The lack of long hair was considered humiliating for women. In warning about the coming captivity, Isaiah said, "And so it shall be: instead of a sweet smell there will be a stench; instead of a sash, a rope; instead of well-set hair, baldness; instead of a rich robe, a girding of sackcloth; and branding instead of beauty" (Isaiah 3:24).
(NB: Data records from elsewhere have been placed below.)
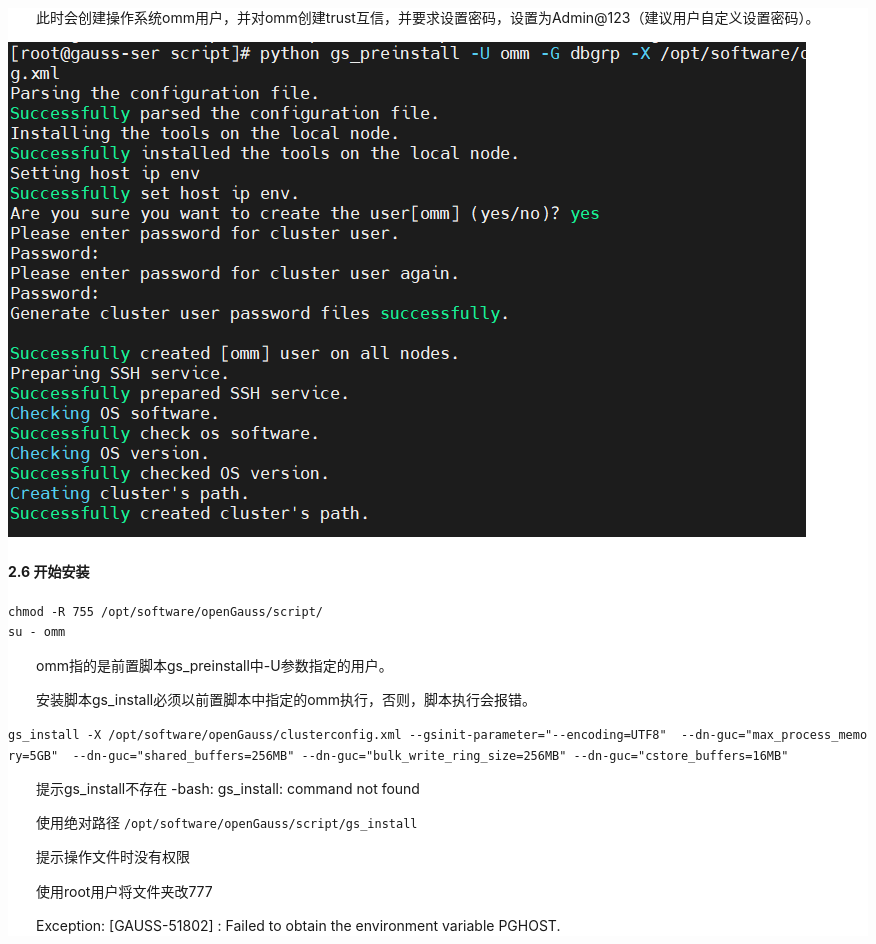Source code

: 　　此时会创建操作系统omm用户，并对omm创建trust互信，并要求设置密码，设置为Admin@123（建议用户自定义设置密码）。

​![image](assets/image-20240531230856-k9e8g5g.png)​

#### 2.6 开始安装

```shell
chmod -R 755 /opt/software/openGauss/script/
su - omm
```

　　omm指的是前置脚本gs_preinstall中-U参数指定的用户。

　　安装脚本gs_install必须以前置脚本中指定的omm执行，否则，脚本执行会报错。

```shell
gs_install -X /opt/software/openGauss/clusterconfig.xml --gsinit-parameter="--encoding=UTF8"  --dn-guc="max_process_memory=5GB"  --dn-guc="shared_buffers=256MB" --dn-guc="bulk_write_ring_size=256MB" --dn-guc="cstore_buffers=16MB"

```

　　提示gs_install不存在 -bash: gs_install: command not found

　　使用绝对路径 `/opt/software/openGauss/script/gs_install`​

　　提示操作文件时没有权限

　　使用root用户将文件夹改777

　　Exception: [GAUSS-51802] : Failed to obtain the environment variable PGHOST.
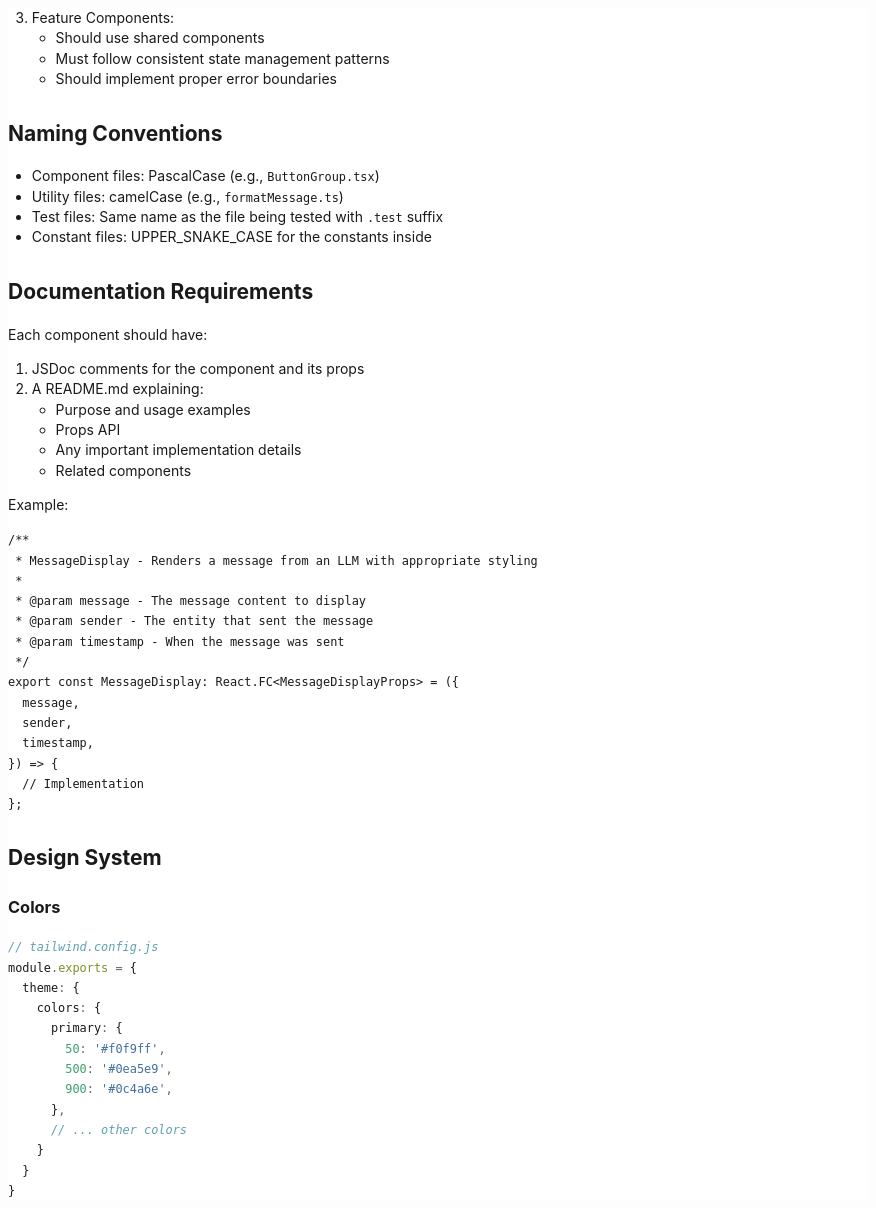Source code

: 3. Feature Components:
   - Should use shared components
   - Must follow consistent state management patterns
   - Should implement proper error boundaries

## Naming Conventions

- Component files: PascalCase (e.g., `ButtonGroup.tsx`)
- Utility files: camelCase (e.g., `formatMessage.ts`)
- Test files: Same name as the file being tested with `.test` suffix
- Constant files: UPPER_SNAKE_CASE for the constants inside

## Documentation Requirements

Each component should have:
1. JSDoc comments for the component and its props
2. A README.md explaining:
   - Purpose and usage examples
   - Props API
   - Any important implementation details
   - Related components

Example:
```tsx
/**
 * MessageDisplay - Renders a message from an LLM with appropriate styling
 * 
 * @param message - The message content to display
 * @param sender - The entity that sent the message
 * @param timestamp - When the message was sent
 */
export const MessageDisplay: React.FC<MessageDisplayProps> = ({
  message,
  sender,
  timestamp,
}) => {
  // Implementation
};
```

## Design System

### Colors
```typescript
// tailwind.config.js
module.exports = {
  theme: {
    colors: {
      primary: {
        50: '#f0f9ff',
        500: '#0ea5e9',
        900: '#0c4a6e',
      },
      // ... other colors
    }
  }
}
```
Yes, those under the Nazarite vow in the Old Testament did not cut their hair while the vow was in effect. The point you missed is that Samson was an exception and not a rule. Most people only took the vow for a short period of time. The vow began by shaving one's head. "All the days of the vow of his separation no razor shall come upon his head; until the days are fulfilled for which he separated himself to the LORD, he shall be holy. Then he shall let the locks of the hair of his head grow" (Numbers 6:5). If something caused him to break the terms of the vow, he had to start over. "And if anyone dies very suddenly beside him, and he defiles his consecrated head, then he shall shave his head on the day of his cleansing; on the seventh day he shall shave it" (Numbers 6:9). At the end of the vow, the hair grown while under the vow was shaved again and offered to God. "Then the Nazirite shall shave his consecrated head at the door of the tabernacle of meeting, and shall take the hair from his consecrated head and put it on the fire which is under the sacrifice of the peace offering" (Numbers 6:18). Therefore, the existence of the Nazarite vow did not imply that most had long hair. Nor does this imply that most of the Israelite population was under a Nazarite vow. Samson was a rare individual who was placed under a Nazarite vow by God prior to birth and was required to remain under it for his lifetime.
In fact, we have a hint of what was considered proper attire for hair in the rules God laid down for the priests returning from captivity. "They shall neither shave their heads nor let their hair grow long; but they shall keep their hair well trimmed" (Ezekiel 44:20).